Letters

Carol Iannone

To the Editor:

John Staddon’s article, “The Faith of Science” (Summer 2022), clearly and succinctly argued that the moral principles necessary for profitable scientific endeavor do not come from science itself, as many claim. However, Staddon did not complete the argument concerning those principles. If there is no source for these principles, then they are arbitrary, and nihilism results. Staddon does not accept that. But if they are not arbitrary, but rather true and objective principles, then they need an objective justification. The best explanation for their existence is a transcendent source of objective moral value based on the character and plan of God, as was believed by the proponents of the Scientific Revolution.

Douglas Groothuis, Ph.D.
Professor of Philosophy,
Denver Seminary

John Staddon replies:

Dr. Groothuis seeks a source for the principles I proposed. My source is just a faith in the value of science. But of course these principles may be justified in other ways, such as the Christian religion, which was the faith of many scientific pioneers. The general point is that no principles, even those that make scientific activity possible, follow from the facts of science.

John Staddon
Duke University


To the Editor:

It is a pleasure to point out and applaud the quality and content of the excellent articles that appeared in the summer [2022] issue of AQ. The editor’s intro “Be a Mensch” had me going—Ms. Iannone hit a home run on a call to the Stoic ideal and a lot more. I read it twice and wish I could give such a wonderful summary of the essence of a virtuous adult life. Her essay was leavened with common sense and clear thinking that it is a stand alone masterpiece of what we call mother wit in the nonpolitical correctness world.

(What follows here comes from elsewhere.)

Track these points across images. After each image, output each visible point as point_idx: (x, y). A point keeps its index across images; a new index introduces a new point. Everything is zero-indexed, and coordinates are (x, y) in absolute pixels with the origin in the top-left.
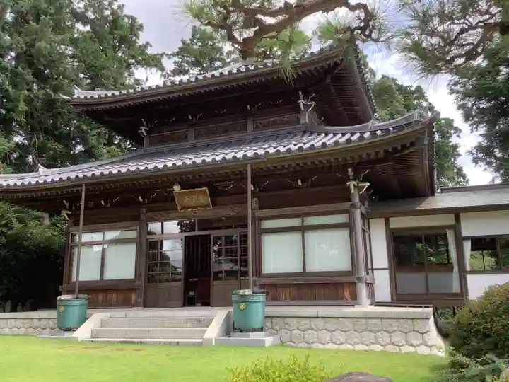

I was stunned by the magnitude of Dr. Rozado's efforts and scholarship and the evidence he assembled from a deep and wide granular analysis of postmodern/grievance memes and themes in academic journals and the lay press (“The Prevalence of Prejudice and Social Justice Themes in the Academic Literature.”) Imagine a lexis type scan of articles and for fifty years, 170 million academic fifty million general publication articles. “Who could match that effort?” is the first thing I thought, and then I was impressed with his methods and analysis, so much so that I sent it to many friends and colleagues and I was asked by one of those colleagues to do a formal article review for an internet site.

The next three papers by three professors were excellent. They worked like the three tenors on the multifarious fallacious thinking of the critical race theory advocates (Douglas Groothuis, “Critical Race Theory in Six Logical Fallacies”), the inane but well worn “lived experience” fallacy (Tim Hsiao, “The Lived Experience Fallacy”), and the honored and essential elements of scientific inquiry (John Staddon, “The Faith of Science”). The three authors obeyed the basic rule—brevity is the soul of wit—and, I think, good teaching. So the three papers surrounded and captured an opportunity to teach about scientific methods and dangerous fallacies—erudite, thoughtful and insightful, but most of all efficient, no wasted space or words, impressive.

Next came the compelling story of a sensible art educator Michelle Kamhi, “Confronting Woke Groupthink in Art Education,” surrounded by an intolerant woke and close-minded censorious gang of art educators who were captives of the Marxist/socialist/grievance hustler groupthink world of the National Art Education Association (NAEA). What could go wrong if art educators hate Western culture because of political ideology? I thought the article would not be so interesting or compelling, but Ms. Kamhi did to me what Roger Scruton did—she reminded me of the importance of art as a part of culture. She told a very important story that invigorates my
antagonism to the chattering class. The only things missing in her essay were reminders of the noise constantly emanating from PBS and NPR on the taxpayer dime.

Attorney James Springer wrote a wonderful summary of the taxonomy of political philosophy (“Three Public Philosophies and Some Implications”), starting with some easy stuff and progressing to the permutations and deviations that happen when a concept gets put under the hood of the human population. . . . I particularly liked his discussion of what might be called the intellectual underpinnings of civil society: values and respect for the acquisition of knowledge and the importance of the individual. With that beginning he then provided examples of how hierarchical systems have some advantages only appreciated when the predictability is gone . . . Mr. Springer deftly explained identity politics, postmodernism, wokeism, grievance hustling that leads to totalitarianism.

Dr. Platt (Michael Platt, “What, After Speech Is Free, Shall We Say?”) provided an eloquent essay on the importance of speech and the value of open debate and discussions of the Western Canon and its foundational thinkers . . .

I could go on—there were two fine tributes to the late critic Midge Decter—but suffice it to say, the issue was chock full of good writing and ideas, every effort deserving my gratitude and praise.